• **Texto para análise**:
========

Passávamos por várias plantas e algumas árvores frutíferas e, finalmente,
chegávamos a uma porta de madeira que dava acesso ao segundo quintal. Mais
frutíferas e alguns animais que ela criava: cágados, pombos, galinhas, galos,
capotes.
Gostava
de plantar, colher, ir à feira diariamente para comprar as carnes frescas e os
temperos, moídos na hora, que eram apilados e misturados a outros ingredientes
– magestosamente – por suas mãos fortes. O fundo do terreno, no segundo
quintal, dava para a rua da feira. Era
por uma pequena porta que o mundo dos aromas e sabores se descortinava para
mim. Sempre que eu ia visitá-la, a acompanhava cedinho até a feira. Momentos
únicos de experiência sensorial.
A
segunda, vovó Júlia, nasceu em Rio Largo e foi morar em Maceió aos 18 anos de
idade, onde viveu até completar os seus 96 anos. Uma longa existência
compartilhada com 6 filhos, umas 3 dúzias de netos e não sei quantos bisnetos.

========

• **Requisitos da tarefa**:
**1)** Transcreva literalmente o trecho do relato que começa em "Passávamos por várias" e termina em "de experiência sensorial.".
**2)** Liste todos os animais que, segundo o relato, eram criados no segundo quintal.
**3)** Resuma o relato em duas frases.

• **Dados coletados**:
========

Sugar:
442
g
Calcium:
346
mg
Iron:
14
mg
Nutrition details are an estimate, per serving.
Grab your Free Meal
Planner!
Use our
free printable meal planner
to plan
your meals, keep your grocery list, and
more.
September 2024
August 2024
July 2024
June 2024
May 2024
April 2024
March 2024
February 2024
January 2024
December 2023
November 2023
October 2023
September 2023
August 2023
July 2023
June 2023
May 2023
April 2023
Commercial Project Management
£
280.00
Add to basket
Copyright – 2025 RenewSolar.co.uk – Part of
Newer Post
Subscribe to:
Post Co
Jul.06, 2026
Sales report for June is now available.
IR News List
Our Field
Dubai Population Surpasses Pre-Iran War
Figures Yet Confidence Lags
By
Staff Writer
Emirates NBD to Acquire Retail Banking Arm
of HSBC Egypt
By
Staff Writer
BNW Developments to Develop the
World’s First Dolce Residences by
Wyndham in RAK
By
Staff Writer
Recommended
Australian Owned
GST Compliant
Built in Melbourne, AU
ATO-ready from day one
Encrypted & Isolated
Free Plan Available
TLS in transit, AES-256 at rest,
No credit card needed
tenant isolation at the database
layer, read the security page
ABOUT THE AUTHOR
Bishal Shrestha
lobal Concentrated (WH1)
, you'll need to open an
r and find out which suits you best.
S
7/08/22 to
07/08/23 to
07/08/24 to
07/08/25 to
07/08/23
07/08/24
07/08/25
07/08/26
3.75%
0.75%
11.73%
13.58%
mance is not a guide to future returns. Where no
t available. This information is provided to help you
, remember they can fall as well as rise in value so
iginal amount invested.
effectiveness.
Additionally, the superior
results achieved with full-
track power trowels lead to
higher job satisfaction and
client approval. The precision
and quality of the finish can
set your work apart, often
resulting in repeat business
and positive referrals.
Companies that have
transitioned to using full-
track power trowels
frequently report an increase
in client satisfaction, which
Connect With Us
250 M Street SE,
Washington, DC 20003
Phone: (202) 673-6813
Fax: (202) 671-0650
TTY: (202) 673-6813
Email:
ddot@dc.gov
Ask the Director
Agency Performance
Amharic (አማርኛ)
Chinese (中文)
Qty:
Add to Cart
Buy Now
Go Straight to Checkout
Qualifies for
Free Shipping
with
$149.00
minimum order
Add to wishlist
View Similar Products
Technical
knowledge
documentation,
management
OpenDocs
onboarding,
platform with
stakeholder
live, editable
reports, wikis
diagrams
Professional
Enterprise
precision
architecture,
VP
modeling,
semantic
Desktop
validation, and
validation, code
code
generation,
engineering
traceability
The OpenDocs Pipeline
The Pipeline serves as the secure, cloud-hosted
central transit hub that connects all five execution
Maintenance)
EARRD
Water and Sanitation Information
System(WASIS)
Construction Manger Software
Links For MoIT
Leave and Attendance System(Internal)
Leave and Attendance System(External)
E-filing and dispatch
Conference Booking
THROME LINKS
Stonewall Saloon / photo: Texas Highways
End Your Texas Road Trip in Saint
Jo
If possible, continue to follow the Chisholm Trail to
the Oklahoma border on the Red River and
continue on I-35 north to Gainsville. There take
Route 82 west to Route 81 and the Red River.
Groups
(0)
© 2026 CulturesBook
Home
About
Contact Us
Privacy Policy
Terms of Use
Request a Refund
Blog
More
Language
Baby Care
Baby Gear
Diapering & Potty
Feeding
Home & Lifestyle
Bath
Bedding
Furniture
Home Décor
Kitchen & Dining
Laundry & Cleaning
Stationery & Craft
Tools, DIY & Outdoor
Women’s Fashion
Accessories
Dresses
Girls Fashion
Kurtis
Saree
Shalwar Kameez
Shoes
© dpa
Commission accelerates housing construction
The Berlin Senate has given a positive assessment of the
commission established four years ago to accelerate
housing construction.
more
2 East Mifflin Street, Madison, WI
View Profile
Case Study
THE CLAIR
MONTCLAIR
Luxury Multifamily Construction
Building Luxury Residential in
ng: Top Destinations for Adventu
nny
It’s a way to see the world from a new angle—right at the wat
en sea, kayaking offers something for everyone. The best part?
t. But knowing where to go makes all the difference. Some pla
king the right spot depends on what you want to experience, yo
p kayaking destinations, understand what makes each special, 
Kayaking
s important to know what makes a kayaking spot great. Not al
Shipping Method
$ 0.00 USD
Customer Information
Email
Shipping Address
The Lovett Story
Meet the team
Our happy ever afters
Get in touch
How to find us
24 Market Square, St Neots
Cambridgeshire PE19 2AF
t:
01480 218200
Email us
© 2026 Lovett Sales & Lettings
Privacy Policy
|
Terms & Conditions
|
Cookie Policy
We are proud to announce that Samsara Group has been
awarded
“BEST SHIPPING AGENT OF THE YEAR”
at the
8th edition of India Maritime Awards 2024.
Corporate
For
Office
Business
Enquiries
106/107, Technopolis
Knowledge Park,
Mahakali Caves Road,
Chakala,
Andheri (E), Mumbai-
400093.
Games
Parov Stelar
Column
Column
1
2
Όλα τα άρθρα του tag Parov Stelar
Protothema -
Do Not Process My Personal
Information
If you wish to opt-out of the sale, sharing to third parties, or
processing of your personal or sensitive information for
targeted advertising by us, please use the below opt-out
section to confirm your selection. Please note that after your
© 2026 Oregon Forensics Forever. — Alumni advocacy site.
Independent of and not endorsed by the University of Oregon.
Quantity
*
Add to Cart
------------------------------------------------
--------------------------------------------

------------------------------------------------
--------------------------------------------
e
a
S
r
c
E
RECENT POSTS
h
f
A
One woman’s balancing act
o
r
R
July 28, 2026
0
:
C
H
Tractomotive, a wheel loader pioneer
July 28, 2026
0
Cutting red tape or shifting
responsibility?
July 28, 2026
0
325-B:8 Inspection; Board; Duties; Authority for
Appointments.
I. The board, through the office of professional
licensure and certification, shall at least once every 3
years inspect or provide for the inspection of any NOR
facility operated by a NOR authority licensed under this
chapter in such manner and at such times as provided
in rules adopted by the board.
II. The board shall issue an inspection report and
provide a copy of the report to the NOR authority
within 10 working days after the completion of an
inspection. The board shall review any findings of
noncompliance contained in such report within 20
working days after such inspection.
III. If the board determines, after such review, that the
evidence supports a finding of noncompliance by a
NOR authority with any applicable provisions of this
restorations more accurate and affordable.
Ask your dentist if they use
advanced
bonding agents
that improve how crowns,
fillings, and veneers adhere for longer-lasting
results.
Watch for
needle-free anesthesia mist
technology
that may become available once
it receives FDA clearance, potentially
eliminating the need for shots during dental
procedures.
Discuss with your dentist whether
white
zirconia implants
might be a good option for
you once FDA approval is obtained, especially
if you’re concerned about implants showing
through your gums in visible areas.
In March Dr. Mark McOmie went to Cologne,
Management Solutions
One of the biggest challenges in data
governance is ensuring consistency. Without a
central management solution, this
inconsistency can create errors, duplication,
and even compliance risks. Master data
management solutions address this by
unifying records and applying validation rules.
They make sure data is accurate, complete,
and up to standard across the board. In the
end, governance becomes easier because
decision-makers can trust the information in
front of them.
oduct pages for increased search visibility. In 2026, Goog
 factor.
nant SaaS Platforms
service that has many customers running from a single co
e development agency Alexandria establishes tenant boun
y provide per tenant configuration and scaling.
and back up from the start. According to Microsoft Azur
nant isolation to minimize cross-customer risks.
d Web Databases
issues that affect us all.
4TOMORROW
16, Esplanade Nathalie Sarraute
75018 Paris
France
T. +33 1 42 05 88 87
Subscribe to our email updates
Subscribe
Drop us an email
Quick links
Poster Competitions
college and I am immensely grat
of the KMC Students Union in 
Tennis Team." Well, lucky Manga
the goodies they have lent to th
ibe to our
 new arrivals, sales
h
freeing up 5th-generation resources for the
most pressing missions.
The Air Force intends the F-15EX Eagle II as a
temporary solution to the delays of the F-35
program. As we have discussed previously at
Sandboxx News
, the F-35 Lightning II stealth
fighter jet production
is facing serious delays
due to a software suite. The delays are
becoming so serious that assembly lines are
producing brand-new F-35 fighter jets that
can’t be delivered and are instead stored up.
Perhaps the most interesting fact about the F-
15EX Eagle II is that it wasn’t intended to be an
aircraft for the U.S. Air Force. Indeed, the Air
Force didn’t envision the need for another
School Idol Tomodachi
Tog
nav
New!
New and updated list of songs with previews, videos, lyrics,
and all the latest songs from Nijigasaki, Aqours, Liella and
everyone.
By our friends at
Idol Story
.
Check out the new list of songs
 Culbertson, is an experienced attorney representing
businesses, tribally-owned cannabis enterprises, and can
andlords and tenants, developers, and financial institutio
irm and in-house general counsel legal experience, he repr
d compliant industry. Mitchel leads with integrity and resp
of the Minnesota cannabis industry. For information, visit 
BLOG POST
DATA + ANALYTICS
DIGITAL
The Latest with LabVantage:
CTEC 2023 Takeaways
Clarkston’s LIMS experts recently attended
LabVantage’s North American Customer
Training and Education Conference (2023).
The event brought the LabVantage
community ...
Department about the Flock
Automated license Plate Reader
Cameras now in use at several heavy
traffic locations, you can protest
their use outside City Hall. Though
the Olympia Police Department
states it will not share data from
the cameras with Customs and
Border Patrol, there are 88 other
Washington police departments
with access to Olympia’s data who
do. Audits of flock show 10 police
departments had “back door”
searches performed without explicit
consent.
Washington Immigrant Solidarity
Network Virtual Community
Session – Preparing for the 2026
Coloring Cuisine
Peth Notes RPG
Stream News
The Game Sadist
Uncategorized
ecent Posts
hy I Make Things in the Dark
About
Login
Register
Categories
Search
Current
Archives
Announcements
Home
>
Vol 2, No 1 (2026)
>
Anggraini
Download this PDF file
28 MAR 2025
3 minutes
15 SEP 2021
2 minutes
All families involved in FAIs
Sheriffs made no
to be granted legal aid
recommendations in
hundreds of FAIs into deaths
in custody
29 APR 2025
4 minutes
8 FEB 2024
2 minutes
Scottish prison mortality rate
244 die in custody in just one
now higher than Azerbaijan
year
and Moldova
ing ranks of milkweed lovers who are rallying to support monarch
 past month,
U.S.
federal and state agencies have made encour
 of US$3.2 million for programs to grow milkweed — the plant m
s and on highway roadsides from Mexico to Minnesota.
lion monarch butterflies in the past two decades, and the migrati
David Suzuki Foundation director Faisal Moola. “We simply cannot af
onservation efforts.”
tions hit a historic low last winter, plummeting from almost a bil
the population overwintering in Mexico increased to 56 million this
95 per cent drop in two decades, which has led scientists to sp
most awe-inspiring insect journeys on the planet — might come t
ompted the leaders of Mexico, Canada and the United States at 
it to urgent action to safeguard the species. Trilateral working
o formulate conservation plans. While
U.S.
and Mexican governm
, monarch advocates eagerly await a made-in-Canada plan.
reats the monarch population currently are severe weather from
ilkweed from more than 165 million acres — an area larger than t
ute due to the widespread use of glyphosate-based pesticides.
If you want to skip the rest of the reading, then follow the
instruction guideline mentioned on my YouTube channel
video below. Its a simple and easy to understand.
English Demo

========

• **Respostas do exercício**:
**1)**
Passávamos por várias plantas e algumas árvores frutíferas e, finalmente,
chegávamos a uma porta de madeira que dava acesso ao segundo quintal. Mais
frutíferas e alguns animais que ela criava: cágados, pombos, galinhas, galos,
capotes.
Gostava
de plantar, colher, ir à feira diariamente para comprar as carnes frescas e os
temperos, moídos na hora, que eram apilados e misturados a outros ingredientes
– magestosamente – por suas mãos fortes. O fundo do terreno, no segundo
quintal, dava para a rua da feira. Era
por uma pequena porta que o mundo dos aromas e sabores se descortinava para
mim. Sempre que eu ia visitá-la, a acompanhava cedinho até a feira. Momentos
únicos de experiência sensorial.

**2)** cágados, pombos, galinhas, galos, capotes

**3)** O relato descreve um caminho entre plantas e árvores frutíferas até um segundo quintal com animais de criação e fundos para a rua da feira, aonde quem narra acompanhava a dona da casa cedinho para comprar carnes frescas e temperos. A segunda avó, vovó Júlia, nasceu em Rio Largo, mudou-se para Maceió aos 18 anos e viveu até os 96, com 6 filhos, umas 3 dúzias de netos e muitos bisnetos.